Olympia-Kandidat

München 2018 wirbt mit günstigen Ticketpreisen

Die Zahlen-Offensive der Münchner Bewerbungsgesellschaft soll den Olympia-Traum 2018 wahr machen. Doch die IOC-Prüfer zeigten sich unbeeindruckt.

Mit „Schnäppchen-Preisen“ für Olympia-Tickets und üppigen Zusatzeinnahmen werben die Münchner Olympia-Macher für ihr Wintermärchen 2018. 65 Prozent der insgesamt 1,8 Millionen Eintrittskarten sollen zwischen 33 und 140 Euro kosten, erklärte Axel Achten, Geschäftsführer der Deutschen Sportmarketing GmbH, am Donnerstag vor den IOC-Prüfern in München. Insgesamt rechnet die Bewerbungsgesellschaft München 2018 mit einem Erlös von 178 Millionen Euro aus dem Ticketverkauf. 13 Prozent der Karten liegen in der teuersten Kategorie zwischen 104 und 505 Euro.

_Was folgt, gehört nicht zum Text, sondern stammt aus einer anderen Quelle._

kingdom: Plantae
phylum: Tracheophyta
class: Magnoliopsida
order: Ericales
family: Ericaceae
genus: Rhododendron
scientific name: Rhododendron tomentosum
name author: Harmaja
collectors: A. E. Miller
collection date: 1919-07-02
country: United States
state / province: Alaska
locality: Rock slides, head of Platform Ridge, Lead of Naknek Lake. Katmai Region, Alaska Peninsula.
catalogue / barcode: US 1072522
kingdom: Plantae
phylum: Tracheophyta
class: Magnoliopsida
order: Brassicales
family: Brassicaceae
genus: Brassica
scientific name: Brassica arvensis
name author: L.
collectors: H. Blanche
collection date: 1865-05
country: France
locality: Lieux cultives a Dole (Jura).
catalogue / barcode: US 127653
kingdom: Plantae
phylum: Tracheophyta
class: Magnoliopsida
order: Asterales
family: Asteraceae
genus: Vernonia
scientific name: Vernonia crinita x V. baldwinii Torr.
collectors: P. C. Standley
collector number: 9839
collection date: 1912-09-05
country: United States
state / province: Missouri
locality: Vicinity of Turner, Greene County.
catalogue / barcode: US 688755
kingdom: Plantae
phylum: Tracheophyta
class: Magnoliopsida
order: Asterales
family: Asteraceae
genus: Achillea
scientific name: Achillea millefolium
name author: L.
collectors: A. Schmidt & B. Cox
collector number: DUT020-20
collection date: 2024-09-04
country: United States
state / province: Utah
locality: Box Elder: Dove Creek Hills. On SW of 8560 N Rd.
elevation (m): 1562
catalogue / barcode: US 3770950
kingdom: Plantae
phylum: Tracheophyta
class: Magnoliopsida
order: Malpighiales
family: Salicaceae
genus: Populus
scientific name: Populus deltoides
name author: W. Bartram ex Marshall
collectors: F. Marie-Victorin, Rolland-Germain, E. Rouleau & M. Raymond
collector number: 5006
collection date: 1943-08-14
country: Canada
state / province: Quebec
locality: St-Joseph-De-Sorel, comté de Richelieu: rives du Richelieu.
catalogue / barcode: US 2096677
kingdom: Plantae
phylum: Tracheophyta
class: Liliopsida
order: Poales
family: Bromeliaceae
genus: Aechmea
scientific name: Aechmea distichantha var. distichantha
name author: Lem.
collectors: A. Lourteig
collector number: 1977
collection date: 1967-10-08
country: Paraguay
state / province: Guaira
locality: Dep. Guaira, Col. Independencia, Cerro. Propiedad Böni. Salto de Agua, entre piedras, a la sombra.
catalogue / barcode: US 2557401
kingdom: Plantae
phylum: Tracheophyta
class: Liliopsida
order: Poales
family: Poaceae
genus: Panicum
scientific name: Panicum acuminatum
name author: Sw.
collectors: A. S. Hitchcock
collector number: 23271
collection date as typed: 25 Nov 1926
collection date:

Die Zusatzeinnahmen durch Olympische Spiele in Deutschland werden auf maximal 3,4 Milliarden Euro geschätzt. Demgegenüber stehen erwartete Kosten für die Austragung des Winterspektakels in Höhe von 3,2 Milliarden Euro. Die IOC-Evaluierungskommission ließ sich von dem Zahlen-Feuerwerk nicht beeindrucken. Jeder Bewerber klotzt mit kleinen Ausgaben und großen Erträgen.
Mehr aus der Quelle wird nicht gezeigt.